Ce qui m’a le plus bouleversée, c’est la franchise et la transparence des parents qui témoignent de leur propre vulnérabilité. Aucun des parents interviewés ne tente de se donner un beau rôle, personne ne se fait passer pour SuperPapa ou SuperMaman.

Je pense en particulier au témoignage de ce père qui confesse qu’il a déjà enfermé son enfant autiste dans sa chambre parce qu’il était à bout. Et qui ne cache pas que lui et sa femme en sont venus aux coups.

Je pense aussi à l’humoriste Mathieu Gratton qui raconte que quand il a reçu le diagnostic de Benjamin, il a encaissé le choc en s’anesthésiant avec l’alcool.

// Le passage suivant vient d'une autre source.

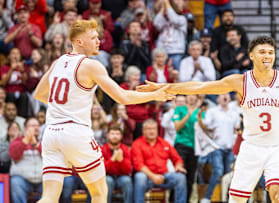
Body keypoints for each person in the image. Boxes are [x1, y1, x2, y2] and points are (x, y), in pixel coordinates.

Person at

Hier, à mon émission de midi à QUB radio, j’ai reçu Mathieu Gratton. Quand je lui ai demandé ce que l’enregistrement de cette série avait changé dans sa vie, il m’a répondu que ça l’avait aidé à « déculpabiliser à un certain degré ». Il m’a expliqué qu’après sa première virée sur l’alcool, il a eu des rechutes. « J’ai eu de nombreux découragements. Chaque deuil avait sa rechute. J’aurais appuyé sur le bouton “Peux-tu être pas autiste, mon fils ?”. Il y a des découragements. Comme quand ton enfant est pas propre à neuf ans et que l’école t’appelle pour que tu viennes le chercher parce qu’il a sali son pantalon. » La série n’essaye pas de nous montrer que les parents d’enfants autistes sont des anges, des petits parfaits ou des héros. Ce ne sont pas des martyrs ou des monstres non plus. Ils sont des êtres humains vulnérables, vacillants, confrontés à un quotidien difficile, qui réagissent avec plus ou moins de maladresse à une réalité pas évidente. Bref, ils font de leur mieux.

SUR LA PLANÈTE AUTISTE

Oui, la télé est capable du meilleur et du pire. Mais personnellement, je la préfère quand elle me parle de parents qui en arrachent plutôt que de Jacuzzi qui rapprochent.